W ósmym biegu upadli gorzowski junior Wiktor Jasiński oraz żużlowiec gości Jaimon Lidsey. Sędzia Krzysztof Meyze wykluczył z powtórki Jasińskiego, jednak osamotniony Thomsen zdołał wpaść na metę jako pierwszy i zremisować. Emocjonujący był kolejny bieg, w którym Kołodziej okazał się szybszy od Zmarzlika, a Sajfutdinow wywalczył punkt, przyjeżdżając przed Woźniakiem.
REKLAMA
W dziesiątym wyścigu gorzowianie znów zastosowali rezerwę taktyczną i znów była ona skuteczna. Woźniak zwyciężył przed Holderem, a Piotr Pawlicki i Dominik Kubera mogli tylko oglądać plecy gospodarzy. Wynik 28:32 zwiastował emocje w pozostałych do końca pięciu biegach.
Popisowa końcówka
Wydawało się, że leszczynianie mocno zbliżyli się do wygranej w 11. biegu. Wówczas pierwszy na metę przyjechał Sajfutdinow, a Lidsey na dystansie poradził sobie z Woźniakiem. Podwójna porażka nie załamała jednak gości. Dwunasta gonitwa zakończyła się punktowym remisem, a w trzynastej popisowo pojechali Thomsen i Zmarzlik, wygrywając podwójnie z Pawlickim i Bartoszem Smektałą.

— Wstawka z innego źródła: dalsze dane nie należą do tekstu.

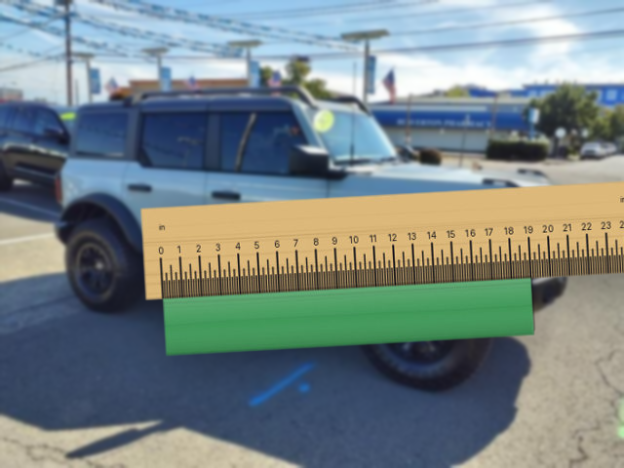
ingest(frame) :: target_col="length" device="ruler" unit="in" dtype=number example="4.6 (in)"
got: 19 (in)
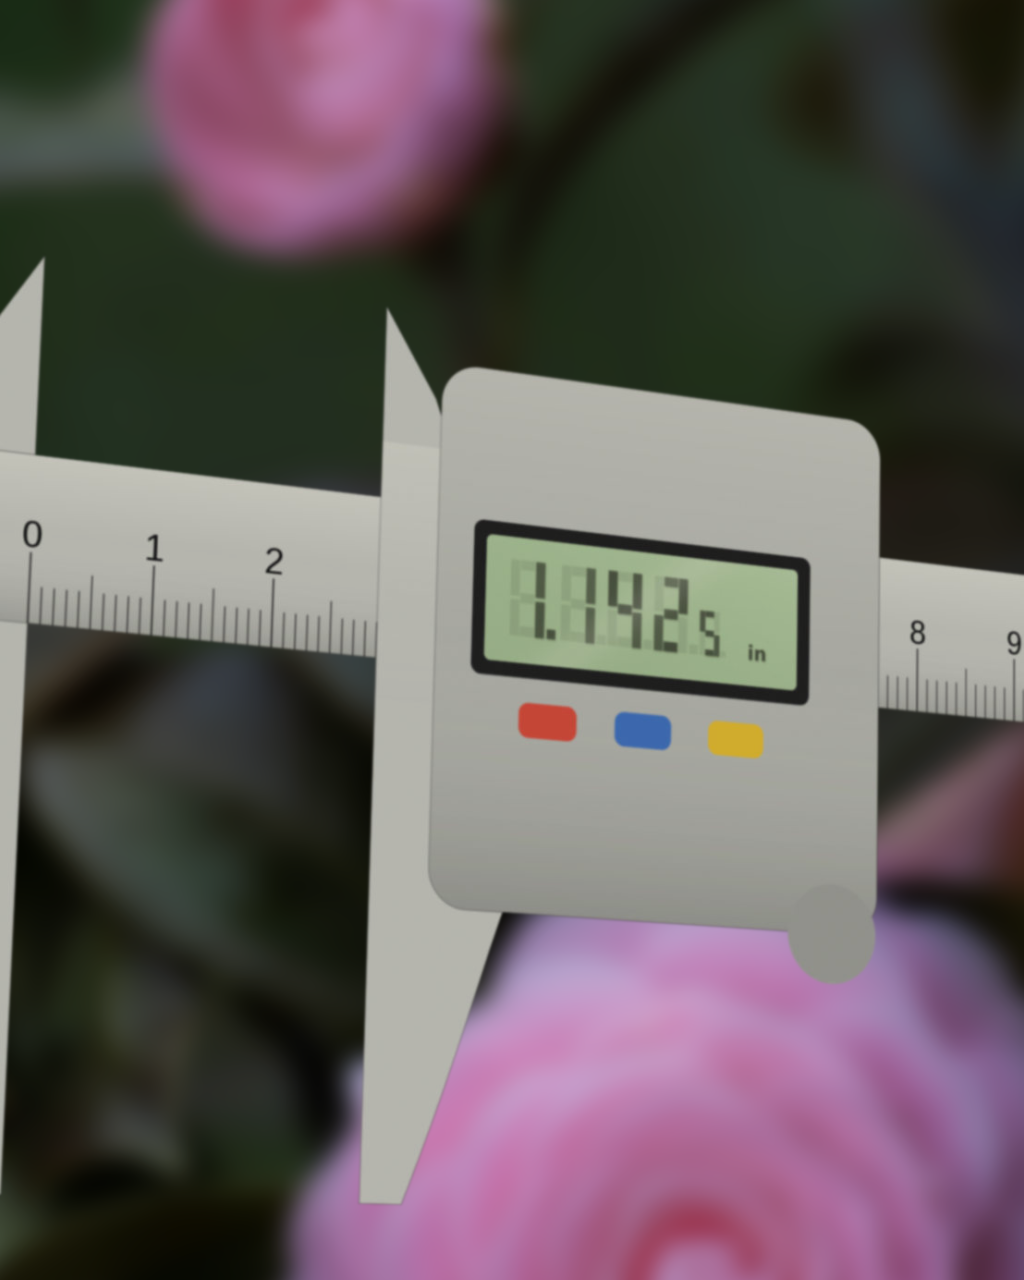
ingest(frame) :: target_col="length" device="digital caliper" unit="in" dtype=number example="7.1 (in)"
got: 1.1425 (in)
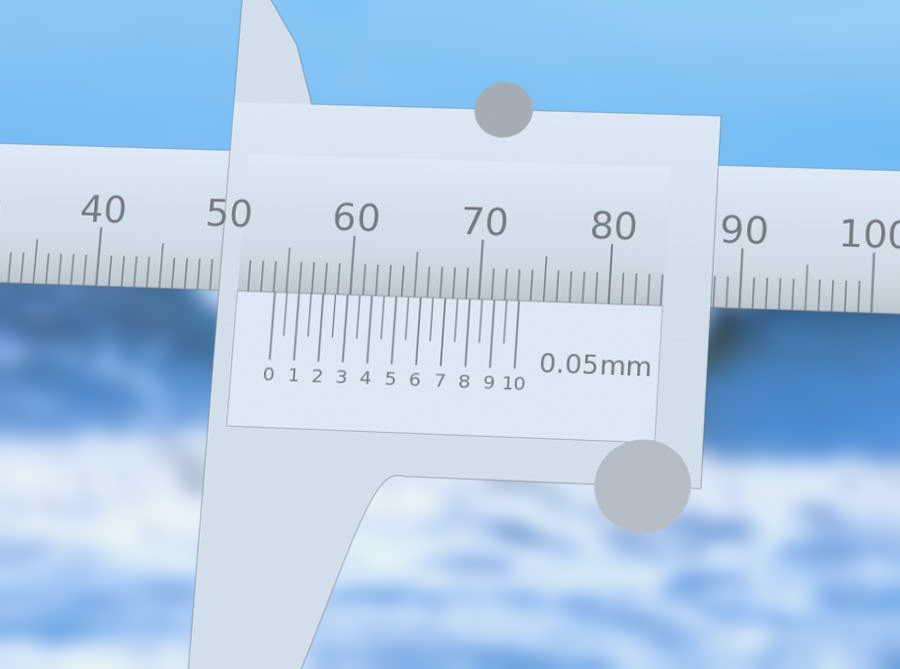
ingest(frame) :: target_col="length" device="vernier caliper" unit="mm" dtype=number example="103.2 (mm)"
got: 54.1 (mm)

Przed biegami nominowanymi różnica wynosiła cztery punkty (37:41), co dawało gospodarzom szansę walki o pełną pulę. Bieg czternasty podwójnie wygrała Stal za sprawą Holdera i Woźniaka, który poradził sobie z Pawlickim.
REKLAMA
Na tablicy wyników widniał remis, więc o wszystkim decydował ostatni bieg. W nim popisowo pojechał Zmarzlik. Najlepszy żużlowiec świata wystrzelił jak z procy ze startu i na dystansie nie dał się dogonić Kołodziejowi.

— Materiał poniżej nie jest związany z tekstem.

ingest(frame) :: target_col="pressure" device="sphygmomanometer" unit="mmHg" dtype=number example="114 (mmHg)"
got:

Miejscowi kibice wiwatowali, kiedy na dystansie Thomsen wyprzedził Sajfutdinowa, zdobywając punkt na wagę wygranej w pierwszym meczu finałowym!
REKLAMA
Mają zaliczkę
Stali udało się zdobyć minimalną zaliczkę przed rewanżem, który odbędzie się w niedzielę na stadionie im. Alfreda Smoczyka w Lesznie. Początek zaplanowano na godzinę 19:15.

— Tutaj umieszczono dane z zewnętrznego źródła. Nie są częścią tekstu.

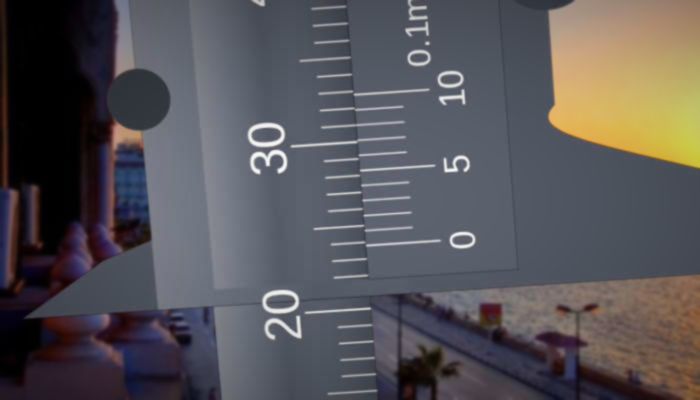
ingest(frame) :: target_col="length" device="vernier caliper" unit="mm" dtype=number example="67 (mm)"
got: 23.8 (mm)
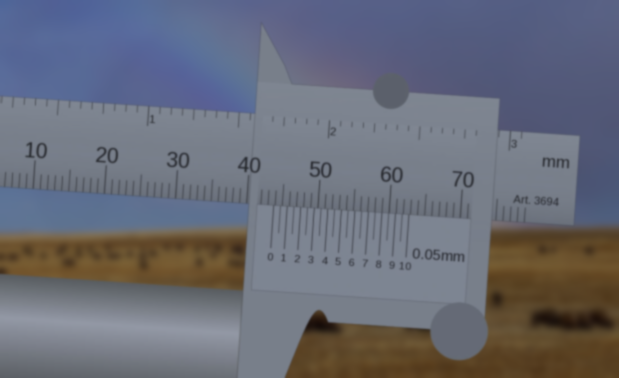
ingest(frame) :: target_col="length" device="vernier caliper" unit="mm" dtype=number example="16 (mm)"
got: 43.8 (mm)
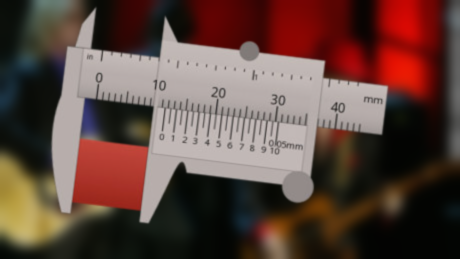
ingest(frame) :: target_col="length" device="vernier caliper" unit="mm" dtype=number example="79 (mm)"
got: 11.5 (mm)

Mimo wygranej gorzowian, faworytem do tytułu wciąż pozostaje Fogo Unia, która w tym sezonie u siebie jest niepokonana.
Moje Bermudy Stal Gorzów - Fogo Unia Leszno 46:44.
Punkty:
Moje Bermudy Stal Gorzów: Bartosz Zmarzlik 16 (3,3,3,2,2,3), Jack Holder 10 (0,2,2,3,3), Szymon Woźniak 10 (3,1,0,3,1,2), Anders Thomsen 9 (1,1,3,3,1), Rafał Karczmarz 1 (1,0,0,), Wiktor Jasiński 0 (0,0,w), Krzysztof Kasprzak 0 (0,-,-,0).
Fogo Unia Leszno: Janusz Kołodziej 12 (3,2,3,2,2), Emil Sajfutdinow 9 (2,3,1,3,0), Piotr Pawlicki 7 (2,2,1,1,1), Szymon Szlauderbach 4, (3,0,1), Dominik Kubera 4 (2,2,0), Jaimon Lidsey 4 (1,0,1,2,0), Bartosz Smektała 4 (1,1,2,0).
Najlepszy czas dnia uzyskał Szymon Woźniak w 1. wyścigu – 59,89 s. Sędzia: Krzysztof Meyze (Wtelno). Widzów: 7,5 tys.